Ho sempre creduto in un'idea di eleganza senza tempo, che non sia solo un preciso codice estetico, ma anche un approccio al design e alla realizzazione dei capi che suggerisca un modo di acquistarli: farli durare […].
Questa crisi è un'opportunità per rallentare e riallineare tutto; per definire un paesaggio più significativo […]. Il momento che stiamo attraversando è turbolento, ma ci offre anche l'opportunità unica di riparare ciò che non va, di ritrovare una dimensione più umana. È bello vedere che in questo senso siamo tutti uniti”.
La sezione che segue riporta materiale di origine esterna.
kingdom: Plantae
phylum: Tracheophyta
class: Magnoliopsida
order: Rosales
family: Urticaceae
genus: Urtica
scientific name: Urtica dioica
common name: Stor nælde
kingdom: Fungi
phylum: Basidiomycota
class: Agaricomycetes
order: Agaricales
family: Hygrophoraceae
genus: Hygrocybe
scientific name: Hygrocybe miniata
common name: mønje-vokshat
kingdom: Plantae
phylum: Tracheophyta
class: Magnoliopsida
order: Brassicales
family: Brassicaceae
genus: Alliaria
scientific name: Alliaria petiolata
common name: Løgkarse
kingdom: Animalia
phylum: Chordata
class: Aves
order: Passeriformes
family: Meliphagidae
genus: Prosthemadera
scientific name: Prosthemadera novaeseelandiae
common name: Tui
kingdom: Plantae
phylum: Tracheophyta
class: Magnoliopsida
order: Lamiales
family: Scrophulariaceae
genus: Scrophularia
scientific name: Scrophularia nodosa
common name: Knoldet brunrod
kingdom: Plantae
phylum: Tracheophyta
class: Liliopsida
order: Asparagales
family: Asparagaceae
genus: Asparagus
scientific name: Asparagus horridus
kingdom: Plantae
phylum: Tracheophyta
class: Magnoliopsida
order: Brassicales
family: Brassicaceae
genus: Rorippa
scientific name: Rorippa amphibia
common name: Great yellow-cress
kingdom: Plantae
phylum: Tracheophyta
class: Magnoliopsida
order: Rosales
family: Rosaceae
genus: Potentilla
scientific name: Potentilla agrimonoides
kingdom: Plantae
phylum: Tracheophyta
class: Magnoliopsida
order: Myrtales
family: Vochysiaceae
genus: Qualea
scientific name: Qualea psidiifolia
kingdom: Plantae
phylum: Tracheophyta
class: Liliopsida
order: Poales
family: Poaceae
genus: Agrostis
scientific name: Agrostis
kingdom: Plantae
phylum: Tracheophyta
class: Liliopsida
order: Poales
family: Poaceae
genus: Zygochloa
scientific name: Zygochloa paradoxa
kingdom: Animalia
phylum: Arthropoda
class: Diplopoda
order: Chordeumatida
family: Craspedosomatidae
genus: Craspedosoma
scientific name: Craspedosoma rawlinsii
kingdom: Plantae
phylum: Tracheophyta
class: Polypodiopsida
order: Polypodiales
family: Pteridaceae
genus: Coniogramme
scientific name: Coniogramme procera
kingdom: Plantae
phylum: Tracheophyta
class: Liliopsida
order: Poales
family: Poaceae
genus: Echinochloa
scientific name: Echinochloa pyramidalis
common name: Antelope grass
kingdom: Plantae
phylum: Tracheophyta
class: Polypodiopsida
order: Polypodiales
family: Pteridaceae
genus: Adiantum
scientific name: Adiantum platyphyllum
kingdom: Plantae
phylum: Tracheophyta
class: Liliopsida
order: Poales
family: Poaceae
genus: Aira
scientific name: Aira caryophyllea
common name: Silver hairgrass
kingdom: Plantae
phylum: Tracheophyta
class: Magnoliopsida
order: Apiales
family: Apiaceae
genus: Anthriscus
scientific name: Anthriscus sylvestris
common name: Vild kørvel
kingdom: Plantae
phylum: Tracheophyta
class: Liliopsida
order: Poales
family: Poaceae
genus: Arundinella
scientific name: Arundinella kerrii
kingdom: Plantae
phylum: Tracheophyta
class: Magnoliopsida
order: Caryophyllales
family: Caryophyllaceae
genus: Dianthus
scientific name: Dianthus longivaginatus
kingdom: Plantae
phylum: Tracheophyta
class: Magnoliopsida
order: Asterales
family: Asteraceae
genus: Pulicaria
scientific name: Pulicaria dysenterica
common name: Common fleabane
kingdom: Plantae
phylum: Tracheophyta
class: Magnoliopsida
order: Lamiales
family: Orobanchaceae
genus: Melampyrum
La pandemia, dunque, ha come merito quello di aver accelerato un processo di rinnovamento già in corso negli ultimi anni. Molti marchi del lusso si sono mossi in una direzione più sostenibile, puntando su materiali e tecniche di produzione rispettose dell’ambiente e anche sulla riduzione delle sfilate annuali.

Consumatori: tra bisogno di normalità e nuove priorità

Affinché questo cambiamento nel fashion system sia effettivo, anche il consumatore è chiamato a contribuire. In che modo? Diventando artefice di uno shopping più etico, che non si lasci incantare da prezzi convenienti e trend del momento. Indubbiamente, tuttavia, la pandemia ha già modificato la nostra percezione di priorità, rendendoci più consapevoli nei confronti del mondo che ci circonda. Sebbene sia troppo presto per registrare un’inversione di rotta, alcuni segnali sembrano affermare che le nuove generazioni (millennial e gen Z) siano più sensibili al problema ambientale rispetto alle precedenti.
Tuttavia c’è da aggiungere che questi cambiamenti non avverranno nell’immediato. Quello che ci si aspetta nei primi mesi post-pandemia è un aumento degli acquisti, giustificato dalla necessità e dal desiderio delle persone di tornare a una vita normale. Un articolo pubblicato da Business of Fashion, intitolato “Consumers Are Already Saying Goodbye to Their Sweatpants", il magazine afferma che (come si evince dalle statistiche delle ricerche su Google) si sta registrando un crollo della richiesta di indumenti confortevoli “da casa”. Sono abiti da sera e tacchi a spillo a registrare una crescita, a testimonianza del fatto che le persone hanno voglia di tornare a uscire. Dopo una prevedibile prima ondata di shopping compulsivo, forse potremmo sperare in una maggiore sensibilizzazione di entrambi, produttore e consumatore, sull’impatto che la moda ha sulla Terra.

Effetti opposti nei trend post-covid


Il Covid ha anche influenzato il lato estetico della moda. È interessante notare come le collezioni viste sulle passerelle testimonino l’influenza dei vari lockdown, dando origine a due trend opposti: da un lato un abbigliamento sportivo e oversize; dall’altro un’evidente voglia di strafare, con coloratissimi pattern e glitter scintillanti. Basta dare un’occhiata ai trend primavera/estate della moda maschile e femminile per rendersene subito conto.

Gli effetti della pandemia, insomma, sono ampiamente visibili sotto diversi aspetti. Una svolta positiva e più sostenibile del sistema moda è possibile. Basta essere tutti uniti, come sostiene Re Giorgio. Stilisti, produttori e consumatori devono cogliere questa opportunità avviata paradossalmente dalla crisi causata dal Covid e impegnarsi nel ritorno della moda a una dimensione più consapevole e meno consumistica.